Too many SD logs causes cpulimit error
thujones opened this issue · 7 comments
Describe the bug
RM TX16s - One day when using specific model on radio, started getting error of cpulimit
Changing to other models works fine
Appears a large number of logs associated with model cause this error
To reproduce
- Set up any model
- In my case I have SD card logging enabled via Special Function when arm condition met
- Accumulate numerous logs (actual per model limitation not known, only that flushing log folder rectifies issue)
- Next startup receive error, presumably one of the startup functions is to parse log files and crashes when too many for the model are in there
4a. Able to work around as well by changing model name thus breaking link to SD card logs
Expected behavior
Clearly this is some technical limitation or similar, expectation is to have unlimited logging, however, I suppose some reasonable accommodation such as only look at last X number of logs to rectify problem.
Screenshots
N/A
Radio and model settings
Additional context
- Please provide all the version information requested by the documentation "Reporting Issues on Github"
- Please indicate the number of logs that typically cause the problem.
I am getting this same issue. I get an error on the telemetry page where the widget goes that says "ERROR in create(): CPU limi" Not the "t" I guess didn't fit in the message.
I got this on a tx16s in both edgetx 2.8.0 and 2.8.4, inav 6.0 and inav lua telemetry 2.2.0 & 2.2.1.

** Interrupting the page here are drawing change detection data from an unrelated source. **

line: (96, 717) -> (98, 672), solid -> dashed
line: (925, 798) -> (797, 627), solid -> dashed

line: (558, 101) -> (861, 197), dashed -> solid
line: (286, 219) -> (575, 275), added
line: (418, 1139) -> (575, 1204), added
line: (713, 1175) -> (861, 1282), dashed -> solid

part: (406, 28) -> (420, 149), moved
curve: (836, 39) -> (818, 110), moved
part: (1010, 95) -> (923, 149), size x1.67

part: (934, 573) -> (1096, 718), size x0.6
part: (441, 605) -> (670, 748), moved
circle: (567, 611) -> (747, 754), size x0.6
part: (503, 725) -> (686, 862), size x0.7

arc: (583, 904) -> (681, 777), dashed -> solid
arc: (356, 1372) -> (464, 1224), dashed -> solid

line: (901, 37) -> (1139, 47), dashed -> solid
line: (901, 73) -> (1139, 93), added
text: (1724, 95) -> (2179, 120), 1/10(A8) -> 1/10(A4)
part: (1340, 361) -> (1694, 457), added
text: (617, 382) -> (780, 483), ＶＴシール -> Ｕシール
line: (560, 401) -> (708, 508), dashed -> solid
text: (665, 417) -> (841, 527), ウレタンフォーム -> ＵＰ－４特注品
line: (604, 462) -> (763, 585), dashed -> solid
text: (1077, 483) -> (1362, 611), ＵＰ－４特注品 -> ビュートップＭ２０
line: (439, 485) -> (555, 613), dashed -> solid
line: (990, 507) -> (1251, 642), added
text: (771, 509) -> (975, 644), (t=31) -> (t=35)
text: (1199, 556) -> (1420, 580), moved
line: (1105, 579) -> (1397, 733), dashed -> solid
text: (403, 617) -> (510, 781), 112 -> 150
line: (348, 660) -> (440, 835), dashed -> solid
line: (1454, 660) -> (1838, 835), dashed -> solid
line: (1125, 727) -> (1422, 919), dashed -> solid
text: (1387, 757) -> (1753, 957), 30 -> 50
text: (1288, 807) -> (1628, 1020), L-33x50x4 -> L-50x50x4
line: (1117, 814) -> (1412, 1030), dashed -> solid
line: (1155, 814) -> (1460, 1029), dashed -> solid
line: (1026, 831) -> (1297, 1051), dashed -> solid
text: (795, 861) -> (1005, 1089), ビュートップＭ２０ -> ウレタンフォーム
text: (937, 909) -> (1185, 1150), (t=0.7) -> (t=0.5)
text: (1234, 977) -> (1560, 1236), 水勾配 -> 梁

I started getting the issue with around 260 log files on my radio but I'm not sure of the exact number since I was doing a lot of testing to try and figure out what was going on. Not all these log files were for the model that I had issues with or even all from iNav. I only have one iNav model configured in this radio right now so I don't know if it would be a problem for all models using the widget or not and I already deleted the logs so I can't test adding the widget to other models. Yaapu telemetry loaded just fine for other models though. I also noticed that deleting the iNav telemetry script config file for this model and restarting the radio resolved the issue for one cycle but as soon as I changed a setting, changed model or rebooted the transmitter unit I would get the above error again. I have the logging enabled similar to @thujones post above so it makes new files every flight on the TX.
I don't think there is anything a Lua widget can do about this. The only way to detect how many files there are is to read the directory .... which is what the widget is doing when the error occurs. So this is most likely a firmware limitation that the script cannot handle (other than completely removing the log replay capability from EdgeTX). It is not an issue for OpenTX as the file names are determinable a priori and it's not necessary to read the directory.
You might consider raising an EdgeTX issue for the problem "Reading a directory with many files causes a CPU limit error'.
Some more details:
- Due to the EdgeTX method of naming log files (vice that of OpenTX), enumerating the "up to the last 5 files over the last 15 days" is CPU intensive for EdgeTX (its trivial in OpenTX). This is done to prepare the list of eligible files for "Log Replay".
- In general, the EdgeTX naming is preferable to that of OpenTX, other than for this use case.
- EdgeTX limits the amount of work a script can do at startup (
create()
). If this is exceeded the script aborts with "CPU limit" - The script can't determine apriori if this limit will be exceeded.
So the options are:
- Expect the user to limit the number of retained log files to some indeterminate "limit" (currently seems to be around 200 for safety); or
- Disable the log replay function for EdgeTX (or just generally).
I've never considered the log replay function to be of value, so I'm minded to the latter option, as expecting the user to remember to archive log files seem unlikely to be practical.
Personally now that I know what is causing the issue id rather just clean up the records more often and keep the option to use that feature even if I never do use it.
200+ log retainment is going to be pretty useless to the average user I would think but have to remember to tidy things up might be a PITA and deleting them from the radio in the field is a PITA.
Maybe a utility script to delete all the logs or something so when people see the error they can just go clear them from the radio then reboot?
For me its not a big deal at all now that I know what is causing it. I just wanted to add as much info as I could once I found it here on github.
Thanks for the informed / informative feedback -- it makes a difference.
ETX/OTX Lua is an extremely prescriptive and restrictive environment, in part due to the overarching requirement not to block the important business of keeping the vehicle under control. Thus solutions that might seem appropriate in other environments may not work here.
I did experiment with moving the log evaluation from the initial create()
to the menu being invoked; this merely postpones the issue until some degree of "more" files exist (512 files works, 1024 fails). So it's not an acceptable solution.
Rather than surprise people in the field ("wtf, it worked last flight!"), the only viable solution is to remove log replay for ETX.
TBD.
Time for plan B.
In order to replay logs on EdgeTX, the logs will have to be renamed (by the user) to conform with the OpenTX naming scheme, i.e. MODEL_NAME-YYYY-MM-DD.csv
.
Other than inconveniencing the user slightly, this means that:
- We do not run into
CPU limit
issues when the user has a large number of logs, as we never calldir()
- We can again replay logs on B&W radios, as we don't need
table.sort()
which EdgeTX only provides on colour radios. - We have consistent functionality and a single API across all firmware / radios.